## TO DO
From the data below, set down exactly the lines between the one holding "- [[インタースティシャル" and the one holding "- [[AdMob SDK", inclusive, and no others.

## DATASET CONTENT
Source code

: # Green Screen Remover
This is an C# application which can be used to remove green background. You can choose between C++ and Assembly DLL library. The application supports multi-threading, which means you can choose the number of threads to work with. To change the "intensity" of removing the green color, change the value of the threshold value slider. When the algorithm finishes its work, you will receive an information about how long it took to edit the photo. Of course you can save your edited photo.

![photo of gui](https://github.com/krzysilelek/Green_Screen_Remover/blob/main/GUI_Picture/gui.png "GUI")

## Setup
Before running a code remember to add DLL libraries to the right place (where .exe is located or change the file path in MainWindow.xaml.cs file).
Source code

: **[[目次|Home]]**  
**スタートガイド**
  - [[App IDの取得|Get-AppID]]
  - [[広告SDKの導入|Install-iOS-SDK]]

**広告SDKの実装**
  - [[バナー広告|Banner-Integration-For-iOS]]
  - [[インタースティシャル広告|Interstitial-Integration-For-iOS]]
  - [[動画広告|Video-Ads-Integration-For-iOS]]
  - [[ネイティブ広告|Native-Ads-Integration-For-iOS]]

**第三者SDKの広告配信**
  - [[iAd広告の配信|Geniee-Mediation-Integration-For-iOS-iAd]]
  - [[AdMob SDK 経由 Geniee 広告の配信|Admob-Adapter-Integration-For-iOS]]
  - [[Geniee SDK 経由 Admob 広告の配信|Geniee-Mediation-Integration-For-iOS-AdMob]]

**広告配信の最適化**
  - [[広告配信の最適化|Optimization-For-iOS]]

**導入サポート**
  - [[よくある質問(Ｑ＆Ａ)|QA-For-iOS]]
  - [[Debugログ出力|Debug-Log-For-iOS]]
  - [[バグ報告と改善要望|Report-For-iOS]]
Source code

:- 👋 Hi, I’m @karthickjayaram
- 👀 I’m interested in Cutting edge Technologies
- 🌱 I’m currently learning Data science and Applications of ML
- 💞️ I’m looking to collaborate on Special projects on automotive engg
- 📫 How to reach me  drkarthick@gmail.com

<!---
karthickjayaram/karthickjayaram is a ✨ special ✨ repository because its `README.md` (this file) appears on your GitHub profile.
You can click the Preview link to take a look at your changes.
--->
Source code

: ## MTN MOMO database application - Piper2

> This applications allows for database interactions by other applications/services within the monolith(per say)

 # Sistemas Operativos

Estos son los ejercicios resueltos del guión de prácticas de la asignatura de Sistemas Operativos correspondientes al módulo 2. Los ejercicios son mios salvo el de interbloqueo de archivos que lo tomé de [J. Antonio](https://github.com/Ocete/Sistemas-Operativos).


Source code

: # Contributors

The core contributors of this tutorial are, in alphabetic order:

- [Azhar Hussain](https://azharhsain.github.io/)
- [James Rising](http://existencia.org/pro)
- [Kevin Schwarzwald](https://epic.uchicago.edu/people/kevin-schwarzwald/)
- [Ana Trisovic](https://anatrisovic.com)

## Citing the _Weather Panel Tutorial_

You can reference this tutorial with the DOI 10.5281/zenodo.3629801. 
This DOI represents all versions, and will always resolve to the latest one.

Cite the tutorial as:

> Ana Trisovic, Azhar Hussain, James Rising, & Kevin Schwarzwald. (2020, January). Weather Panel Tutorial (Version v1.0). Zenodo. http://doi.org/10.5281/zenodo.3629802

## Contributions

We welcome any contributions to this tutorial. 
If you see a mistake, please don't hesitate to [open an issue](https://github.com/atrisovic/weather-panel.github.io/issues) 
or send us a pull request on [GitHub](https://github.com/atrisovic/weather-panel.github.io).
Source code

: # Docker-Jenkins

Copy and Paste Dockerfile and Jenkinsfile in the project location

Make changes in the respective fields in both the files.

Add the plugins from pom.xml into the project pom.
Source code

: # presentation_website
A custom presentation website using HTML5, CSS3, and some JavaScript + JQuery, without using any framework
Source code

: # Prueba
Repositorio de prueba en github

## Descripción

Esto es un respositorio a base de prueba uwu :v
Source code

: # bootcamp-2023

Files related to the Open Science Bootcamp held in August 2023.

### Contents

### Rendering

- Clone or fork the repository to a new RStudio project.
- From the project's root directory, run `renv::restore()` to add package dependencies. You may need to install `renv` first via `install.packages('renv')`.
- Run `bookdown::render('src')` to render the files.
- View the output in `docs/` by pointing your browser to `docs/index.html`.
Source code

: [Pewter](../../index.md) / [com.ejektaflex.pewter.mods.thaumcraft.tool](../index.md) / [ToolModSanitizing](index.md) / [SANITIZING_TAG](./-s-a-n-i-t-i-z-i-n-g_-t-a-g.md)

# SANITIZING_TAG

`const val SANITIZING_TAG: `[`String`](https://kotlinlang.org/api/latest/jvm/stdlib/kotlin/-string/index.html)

## ANSWER SECTION
  - [[インタースティシャル広告|Interstitial-Integration-For-iOS]]
  - [[動画広告|Video-Ads-Integration-For-iOS]]
  - [[ネイティブ広告|Native-Ads-Integration-For-iOS]]

**第三者SDKの広告配信**
  - [[iAd広告の配信|Geniee-Mediation-Integration-For-iOS-iAd]]
  - [[AdMob SDK 経由 Geniee 広告の配信|Admob-Adapter-Integration-For-iOS]]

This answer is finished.